Holistic health care places the emphasis on giving knowledge, and ultimately the responsibility, to the individual patient in the treatment of their wellness and healing. The practice not only recognizes, but also works with the relationship between the body, mind, emotions and spirit. The principal focus is on reducing stress, a significant cause of many illnesses, and buttressing the body's own self-healing capabilities. The importance in holistic health care is in recognizing the symptoms as they come to light, and at the same time eliminating the cause of the symptoms in the process of restoring health and energy in the shortest possible time. The healing for the patient takes place when the wellness factors coexist in alignment and balance.
Roger use these therapy in treating individual as a person to improve his quality of life. Carl establish supporting evidence that individual inductive knowledge as the fundamental healthful effect. He also states that the therapeutic process is substantial achievement made by the patient. He strongly believed that his structured analysis should be practice rather than the other way round. His persuasion for the improvement of care is based on sincerely felt or expressed in a genuine emotion in helping patient grief.

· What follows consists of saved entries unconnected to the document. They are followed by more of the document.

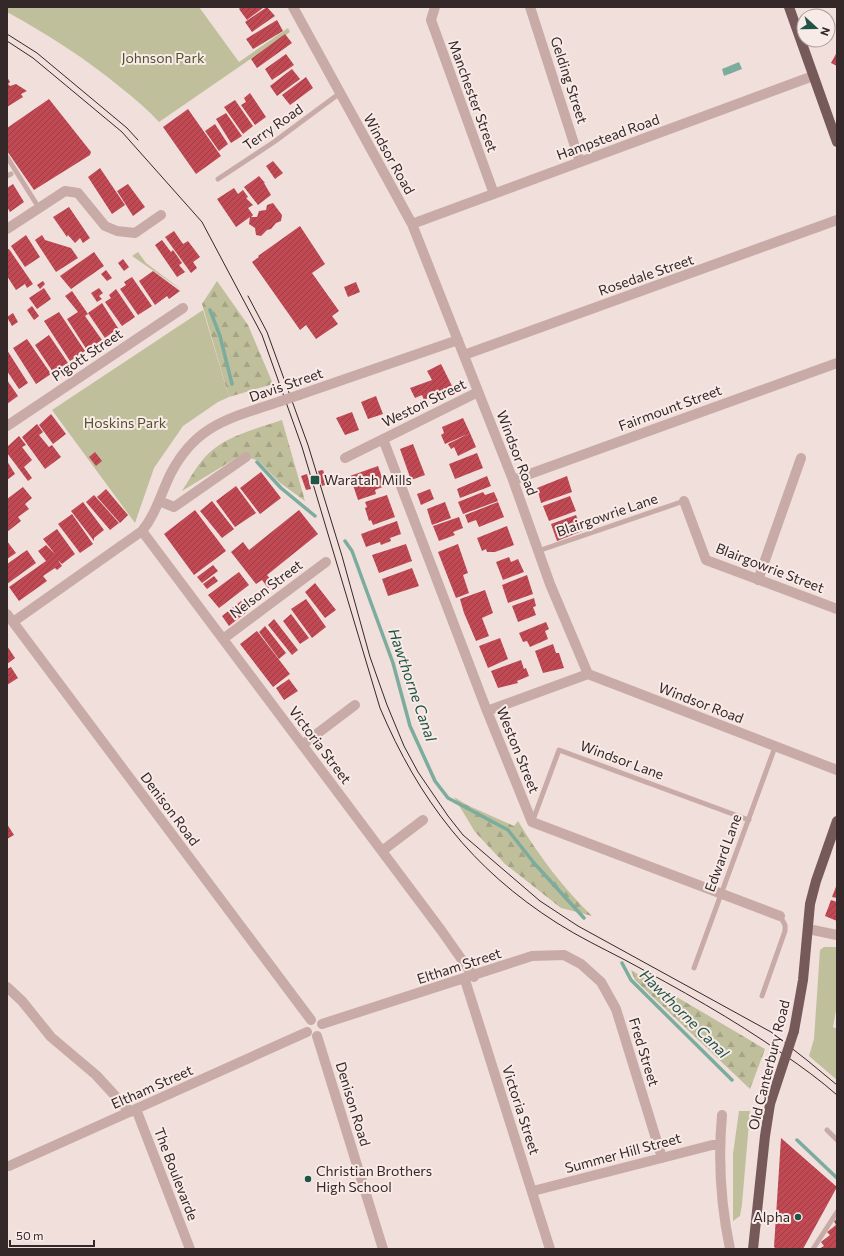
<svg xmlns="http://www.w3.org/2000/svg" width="844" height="1256" font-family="Commissioner,sans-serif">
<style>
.green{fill:#bfbf9c}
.forest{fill:url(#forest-firs)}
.water{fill:url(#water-ripples)}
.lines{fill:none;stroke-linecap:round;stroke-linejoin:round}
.stream{stroke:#7bac9e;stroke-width:3.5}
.building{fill:url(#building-hatch)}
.lane{stroke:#c8aba7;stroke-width:5}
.street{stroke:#c8aba7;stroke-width:10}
.primary{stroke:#765959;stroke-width:10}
.tram{stroke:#352828;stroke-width:1}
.street-bridge{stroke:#c8aba7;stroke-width:10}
.primary-bridge{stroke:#765959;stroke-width:10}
.poi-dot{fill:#1f5446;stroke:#f8eae7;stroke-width:1.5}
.labels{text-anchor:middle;stroke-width:4;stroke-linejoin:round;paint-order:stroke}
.park-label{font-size:14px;fill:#51522c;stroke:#f8eae7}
.street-label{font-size:14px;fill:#352828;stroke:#f8eae7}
.poi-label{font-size:14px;fill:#352828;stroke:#f8eae7;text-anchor:start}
.water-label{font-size:15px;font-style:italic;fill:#1f5446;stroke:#f8eae7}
</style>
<defs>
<pattern id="forest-firs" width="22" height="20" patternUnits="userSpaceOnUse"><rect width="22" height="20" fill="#bfbf9c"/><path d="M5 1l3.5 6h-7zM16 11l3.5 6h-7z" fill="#a5a486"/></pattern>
<pattern id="water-ripples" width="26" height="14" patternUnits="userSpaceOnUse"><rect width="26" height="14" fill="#7bac9e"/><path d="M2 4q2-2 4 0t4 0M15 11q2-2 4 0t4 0" fill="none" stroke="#668c81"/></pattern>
<pattern id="building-hatch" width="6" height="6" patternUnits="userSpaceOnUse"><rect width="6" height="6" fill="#c04954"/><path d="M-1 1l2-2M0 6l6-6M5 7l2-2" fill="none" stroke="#9d3d46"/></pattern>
</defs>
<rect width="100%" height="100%" fill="#f0dfdb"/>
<path class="green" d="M7,7H199L239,62L288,28L290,32L159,122C147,109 134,98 120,87C85,58 47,34 7,12Z
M203,310L229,397L218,402L183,426L154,468L135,523L52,410Z
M824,947H837V1005L833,1027L837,1029V1080L809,1056L814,1039L820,950Z
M739,1111H750L742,1204L740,1216L733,1221V1154Z"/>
<path class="forest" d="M138,252L146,263L183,291L132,256Z
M217,281L248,325L273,384L229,397L202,304Z
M282,420L305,501L279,482L259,461L241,455L182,491C189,480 196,467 205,457C224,436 256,429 282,420Z
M454,797L467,805L514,826L518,821C539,856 563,888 592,916L561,908L505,864L475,832Z
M631,970L765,1049L750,1089L635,980Z"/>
<path class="water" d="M739,62L742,69L724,76L722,69Z"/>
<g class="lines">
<path class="stream" d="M210,310L220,336L232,384
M257,462L281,488L315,516
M345,541L352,551L393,663L410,726L435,781L448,798L508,830L534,863L584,918
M622,963L631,980L732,1080
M797,1140L837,1178"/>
</g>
<path class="building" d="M241,7H264L247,20L239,9Z
M267,7L275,16L252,32L245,22Z
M277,20L283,31L253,49L246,39Z
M285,34L292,43L257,68L251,59Z
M837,52V66L831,63Z
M286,54L294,65L272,80L265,69Z
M292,69L300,79L277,96L270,86Z
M7,77L10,82L8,84L10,86L16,84L27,91L21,94L23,97L7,107Z
M306,77L313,88L290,105L282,95Z
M250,93L266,117L255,125L241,105L246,102L244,98Z
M49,99L91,152L90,155L34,190L7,151V128Z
M235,100L253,126L243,134L224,107Z
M188,109L221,156L196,174L163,127Z
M226,113L242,136L231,143L216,119Z
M215,124L228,144L219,151L205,131Z
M273,161L283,173L275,179L266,166Z
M100,168L125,205L112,214L88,177Z
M259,176L265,183H264L271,195L258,205L244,187Z
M13,184L24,202L10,212L7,207V188Z
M128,184L145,207L133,216L117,191Z
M234,188L238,194L243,190L248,197L246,198L253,205L248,208L253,215L251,217H257L259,211L266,210L267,205L273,203L282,215L281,221L276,223L271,229L267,230L261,236L256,235L255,228L249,224L250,217L236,227L217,199Z
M69,207L90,238L83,243L80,238L75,243L68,235L67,237L53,217Z
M300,226L325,264L312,273L339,311L332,316L338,324L316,339L306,325L300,330L252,262L259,257L258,256Z
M174,231L183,244L188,241L200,257L193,262L197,268L191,273L165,237Z
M26,235L40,257L25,267L11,246Z
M42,235L45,240L71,248L78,258L56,272L35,240Z
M162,240L171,252L173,250L182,263L179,265L185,272L177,277L155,245Z
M9,249L33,284L27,288L25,284L16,290L7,276V250Z
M94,252L104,266L71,289L60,276Z
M123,259L129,267L124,271L118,263Z
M106,270L112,278L107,281L101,274Z
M153,271L180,291L169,299L167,296L155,305L139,281Z
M132,277L152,306L138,315L120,289L126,285L124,282Z
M43,281L45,284L40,289L37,285Z
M356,282L360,292L348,297L344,287Z
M44,288L51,299L37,309L29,298Z
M99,288L103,293L99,296L102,299L97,302L91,293Z
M116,289L135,317L122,326L105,302L111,298L109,295Z
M72,291L88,314L85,316L102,340L87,350L67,319L78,312L65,296Z
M102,303L118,328L105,338L88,313Z
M32,306L39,316L34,320L27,310Z
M59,312L85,351L70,361L44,321Z
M13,313L18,322L12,326L7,317Z
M49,335L68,363L53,372L35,345Z
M27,339L51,374L36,384L13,348Z
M7,350L28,383L19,389L7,371Z
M441,364L452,386L424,400L422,395L415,398L410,388L432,380L427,371Z
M7,380L18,396L7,404Z
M376,396L383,414L368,419L361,402Z
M352,412L359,430L345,435L336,418Z
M51,414L66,434L53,444L39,425Z
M463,418L470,433L445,444L441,435L444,433L442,427Z
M37,424L43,432L39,435L49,447L52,445L61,457L45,469L22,437Z
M470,433L476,447L458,456L454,447L451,449L448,444Z
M19,436L26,445L22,447L32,460L24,467L32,478L28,481L7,453V447Z
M413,444L425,475L411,480L400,449Z
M95,452L102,461L96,466L89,457Z
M477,453L483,468L455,479L449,464Z
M7,461L15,474L7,480Z
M378,466L385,486L375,490L376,494L358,500L350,476Z
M323,470L328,484L322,486L318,471Z
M261,472L281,498L260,514L240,488Z
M307,474L311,489L306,490L301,476Z
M487,476L491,486L460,498L457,489Z
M567,476L572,492L541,503L537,488Z
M236,486L256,513L235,527L216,501Z
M23,487L32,498L25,504L29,509L18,517L21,521L7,532V499Z
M106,489L128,515L120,523L97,497Z
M430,489L434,499L421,505L417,494Z
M483,492L485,495L494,492L498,501L463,514L458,502Z
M94,495L119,523L110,530L86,502Z
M387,495L395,517L373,525L371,520L369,521L365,508L367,507L365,502Z
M570,496L576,511L549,521L543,506Z
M212,501L234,529L222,538L200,511Z
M83,502L104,530L94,538V541L71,511Z
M445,502L451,518L432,525L427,509Z
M498,502L504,517L479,527L476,520L468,523L465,515Z
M195,510L226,551L194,575L164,534Z
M299,510L318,534L267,575L274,584L268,588L262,580L256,584L231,552L243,542L249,550Z
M72,514L93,544L80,553L58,524Z
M576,515L582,531L557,541L551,524Z
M459,517L463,528L453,532L455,535L439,541L433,526Z
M397,521L401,534L390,538L391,541L381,545L380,542L366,547L361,534Z
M507,526L514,545L495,552H487L486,549L482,551L477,538Z
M57,529L75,554L62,564L58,560L62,566L57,570L55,568L43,576L47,581L19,601L9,587L46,561L38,551L46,545L55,554L43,539Z
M7,541L16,553L7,559Z
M406,544L412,561L379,573L372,555Z
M458,544L468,573L463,575L469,593L456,598L438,552Z
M27,550L36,563L7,584V564Z
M509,557L511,562L518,559L524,572L503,580L496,562Z
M213,565L218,571L202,583L197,577Z
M412,568L419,586L388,596L382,579Z
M239,572L249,585L219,608L208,595Z
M527,575L533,594L508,603L502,585Z
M214,576L218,581L207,589L203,584Z
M315,583L336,610L325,618L305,592Z
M485,590L493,613L482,618L489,636L476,641L464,613L460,599Z
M534,598L536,606L533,607L536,615L518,622L512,606Z
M306,599L326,627L312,638L291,609Z
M241,601L249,610L229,626L222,616Z
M291,614L309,638L300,644L283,621Z
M274,619L298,650L292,655L268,625Z
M546,622L549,629L545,631L548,639L530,647L527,641L523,642L519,633Z
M265,626L286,653L279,659L259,632Z
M257,631L290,674L273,687L240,644Z
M500,638L508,659L488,668L479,646Z
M553,644L556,653H559L564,668L543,673L535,651Z
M7,646L15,658L7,664Z
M521,660L524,669L526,668L529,676L517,681L518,683L498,688L491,671Z
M11,667L18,678L7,685V669Z
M289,679L298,691L284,700L276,688Z
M7,824L14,835L7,839Z
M837,884V898L832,897Z
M831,900L837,902V921L825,916Z
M781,1138L837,1187L803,1249H777L774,1247Z
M837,1219V1249H819L824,1246L821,1242L830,1235L827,1232L836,1225L834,1221Z"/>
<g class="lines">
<path class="lane" d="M7,157L39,208
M7,176L11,174
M218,179L274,142L340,93
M538,551L684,501
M533,820L559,750L749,820
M694,968L775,747
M762,996L785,931V925L780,916
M827,1130L837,1140
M813,1249L837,1212"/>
<path class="street" d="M293,7L412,224L513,480L550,584L588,674L837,770
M435,7L431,20L494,194
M530,7L580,162
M412,224L813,76
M7,229L65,191L78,193L105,226L117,231L135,233L161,215
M464,355L837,220
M299,395L458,340
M7,426L183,308
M383,439L487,711L532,822L780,916
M345,458L478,392
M513,480L837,363
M159,501L174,507L246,457
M684,501L706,560L837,609
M142,531L441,930L474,977
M758,580L801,458
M7,614L311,1020
M13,622L142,531C156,514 161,493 171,473C197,423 232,418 281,401
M223,639L326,562
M487,711L588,674
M302,745L355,705
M382,851L423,820
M808,929L837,935
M465,980L550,1249
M7,987L22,1001L51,1037L96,1075L130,1112
M322,1024L532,956L564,955L581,964L601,982L616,1009L662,1158
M317,1036L383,1249
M136,1109L190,1249
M722,1115C718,1159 721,1206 730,1249
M9,1166L307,1032
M533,1191L720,1143"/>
<path class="primary" d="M789,7L837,142
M794,1031L803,980L810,904L816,881L837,821
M753,1249L765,1136L770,1104"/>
<path class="tram" d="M7,34L37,53L127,128L138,140
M7,41L33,58L122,132L202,222L262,335L302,447L380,708C419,800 472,869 557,923C579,937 602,948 625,960C679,989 733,1019 783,1054C802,1067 820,1080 837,1095
M248,296L267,332L308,445L342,556L370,657L387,705L404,746L418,772L448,816L463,835L540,901L578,926L771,1032L808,1061L837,1085"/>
<path class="street-bridge" d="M281,401L299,395"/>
<path class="primary-bridge" d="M770,1104L794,1031"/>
</g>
<g class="poi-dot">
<rect x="310" y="475" width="10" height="10" rx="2"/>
<circle cx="308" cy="1179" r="4"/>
<circle cx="798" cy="1217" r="4"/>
</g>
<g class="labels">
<g class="park-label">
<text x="163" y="63">Johnson Park</text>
<text x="125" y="428">Hoskins Park</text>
</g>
<g class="street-label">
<text transform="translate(569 80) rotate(72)" y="5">Gelding Street</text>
<text transform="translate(473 96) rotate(70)" y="5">Manchester Street</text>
<text transform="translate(273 127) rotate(-35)" y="5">Terry Road</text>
<text transform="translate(608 137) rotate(-20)" y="5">Hampstead Road</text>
<text transform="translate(389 154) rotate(61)" y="5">Windsor Road</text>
<text transform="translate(646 275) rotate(-19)" y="5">Rosedale Street</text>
<text transform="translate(87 355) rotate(-34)" y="5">Pigott Street</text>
<text transform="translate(286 385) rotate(-19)" y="5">Davis Street</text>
<text transform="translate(424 403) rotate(-26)" y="5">Weston Street</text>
<text transform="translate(670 408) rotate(-20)" y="5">Fairmount Street</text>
<text transform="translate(517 453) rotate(69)" y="5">Windsor Road</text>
<text transform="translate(607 515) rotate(-19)" y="5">Blairgowrie Lane</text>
<text transform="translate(770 568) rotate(21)" y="5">Blairgowrie Street</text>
<text transform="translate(266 589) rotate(-37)" y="5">Nelson Street</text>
<text transform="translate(701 703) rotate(21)" y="5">Windsor Road</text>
<text transform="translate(320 745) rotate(53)" y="5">Victoria Street</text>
<text transform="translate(518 750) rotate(68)" y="5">Weston Street</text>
<text transform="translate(622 760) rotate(20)" y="5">Windsor Lane</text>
<text transform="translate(170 809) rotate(53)" y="5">Denison Road</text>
<text transform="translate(723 853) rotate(-70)" y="5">Edward Lane</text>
<text transform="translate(459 966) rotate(-18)" y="5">Eltham Street</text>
<text transform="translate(644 1052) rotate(73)" y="5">Fred Street</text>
<text transform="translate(769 1065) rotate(-76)" y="5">Old Canterbury Road</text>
<text transform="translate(152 1087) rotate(-24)" y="5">Eltham Street</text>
<text transform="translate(353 1104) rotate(73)" y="5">Denison Road</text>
<text transform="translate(521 1110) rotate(72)" y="5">Victoria Street</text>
<text transform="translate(623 1153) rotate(-15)" y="5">Summer Hill Street</text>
<text transform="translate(176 1174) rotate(69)" y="5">The Boulevarde</text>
</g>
<g class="poi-label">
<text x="324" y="485">Waratah Mills</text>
<text x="316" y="1176">Christian Brothers<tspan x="316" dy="16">High School</tspan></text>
<text x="790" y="1222" text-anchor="end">Alpha</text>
</g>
<g class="water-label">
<text transform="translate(412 685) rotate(71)" y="5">Hawthorne Canal</text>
<text transform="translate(684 1014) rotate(45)" y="5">Hawthorne Canal</text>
</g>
</g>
<rect width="844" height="1256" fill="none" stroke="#352828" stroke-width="16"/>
<g transform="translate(816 28) rotate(111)"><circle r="19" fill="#f8eae7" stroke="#aa9c9b"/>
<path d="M0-3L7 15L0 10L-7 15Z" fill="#1f5446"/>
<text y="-6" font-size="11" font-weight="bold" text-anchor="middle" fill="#352828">N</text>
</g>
<path d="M10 1240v6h84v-6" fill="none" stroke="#352828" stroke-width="2"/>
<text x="16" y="1240" font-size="12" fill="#352828" stroke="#f8eae7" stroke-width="3" paint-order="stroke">50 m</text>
</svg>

The question is what role do nurses play when it comes to medication safety? Nurses play many different roles in the world of medicine; however the most important role is to assure that patients are receiving their medication safely. One of the recommendations to reduce medication errors and harm is to use the “Five rights: the right patient, the right drug, the right dose, the right route, and the right time” (Choo, Hutchinson & Bucknall, 2010, p.854). Verifying the patient’s identity ensures that the correct patient is receiving the medication, confirming that the medication written on the order is the same medication being prepared, ensures the right drug, dose and route is given. Some medications must be given at specific time, so it imperative to provide the medication to the patient at the correct time.